In May 2016, Calley publicly endorsed Donald Trump, but retracted his support during the presidential election’s final stages.
In September 2016, Calley told The AANews that although Trump, “can be rough around the edges in the way he addresses things” as he maneuvers through his campaign, the first-time political candidate is going through a learning process and with time will better connect with people.
He added that he found Democratic candidate Hillary Clinton to be an “unacceptable alternative.”
Unlike the Democratic party, Calley said, Republican Party constituents tends to be more diverse in ideas and policy issues, explaining some Republicans’ willingness to vote for Trump.
Sen. Colbeck has made a name for himself by being a staunch conservative in the State Senate and potentially being the antithesis to Snyder’s administration on social and spending issues.
Colbeck has sponsored nine bills that have become law that helped develop right-to-work legislation and paved the way for direct primary health care services in Michigan.
In 2013, he voted against expanding Medicaid health insurance eligibility under the Affordable Care Act. He has also voted against the $195 million Detroit “grand bargain” that helped the city emerge from bankruptcy in 2014, against higher taxes and registration fees to fund road repairs in 2015 and against a $617 million bailout of the Detroit Public Schools last year.
Colbeck was one of three state senators who voted against $128 million in supplemental funding to help Flint address its water contamination crisis. He voted for an initial $30 million in emergency funding, but later said he would prefer a solution that benefited all voters not just one community.
Last January, Colbeck supported Snyder’s pause on Syrian refugee resettlement in Michigan.
“Michigan has been and always will be a welcoming state for those escaping war and oppression,” he said in a statement. “But it is clear that the resettlement process for Syrian refugees is a pathway for terrorists to enter our country and the state. It is irresponsible to allow policies to remain in place that put our citizens in danger.
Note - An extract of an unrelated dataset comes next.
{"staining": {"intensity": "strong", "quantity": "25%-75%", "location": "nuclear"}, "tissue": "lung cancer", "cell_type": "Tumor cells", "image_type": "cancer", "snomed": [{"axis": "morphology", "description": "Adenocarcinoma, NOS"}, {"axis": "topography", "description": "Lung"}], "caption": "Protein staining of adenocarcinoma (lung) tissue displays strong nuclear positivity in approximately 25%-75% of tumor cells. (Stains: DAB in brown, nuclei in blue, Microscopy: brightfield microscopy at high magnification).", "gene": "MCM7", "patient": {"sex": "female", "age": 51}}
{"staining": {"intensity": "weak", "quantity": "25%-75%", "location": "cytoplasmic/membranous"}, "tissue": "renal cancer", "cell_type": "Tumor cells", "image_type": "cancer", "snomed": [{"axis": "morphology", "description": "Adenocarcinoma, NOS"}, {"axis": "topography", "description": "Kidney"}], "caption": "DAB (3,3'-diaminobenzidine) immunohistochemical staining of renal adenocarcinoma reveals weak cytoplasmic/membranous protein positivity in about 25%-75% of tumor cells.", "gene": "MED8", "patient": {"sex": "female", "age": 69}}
The fact of the matter is, the center of gravity for ISIS is Syria. ISIS has repeatedly demonstrated hatred for America.”
Colbeck has served for seven years in the State Senate and holds bachelor’s and master’s degrees in aerospace engineering from the University of Michigan.
Hines, who worked for four years as a missionary in central Africa, running hospitals and urgent care centers, wants to improve Michigan’s job climate, protect the environment and improve infrastructure.
Lackie, who has owned two small businesses and served as a volunteer firefighter in Oxford Township, opposes common core education and sanctuary cities. He wants to lower insurance and prescription drug costs.
Space owns a Lansing-based window washing company and has served for eight years in the Michigan National Guard. He wants to focus on rebuilding Detroit since its emergence from bankruptcy, protecting Michigan jobs and public education, improving correction facilities and addressing the opioid epidemic. He advocates for the legalization of marijuana, which he would regulate like alcohol.
DeRose told the Detroit Free Press that he wants to implement pro-business policies, including elimination of the state’s 6 percent corporate income tax. He has a bachelor’s degree in business administration and a master’s degree in management, both from Aquinas College in Grand Rapids.
McFarlin ran for governor in 2014 for the U.S. Taxpayers Party and is also a former candidate for Bay County executive and Bay County sheriff. He ran for the state Senate as a Democrat in 2002. McFarlin told MLive in 2015 that he would “promote more open carry of guns, as it is a deterrent, as opposed to concealed.”
Other 2018 gubernatorial candidates include eight third-party candidates, including three representing the Libertarian Party and one for the Green Party.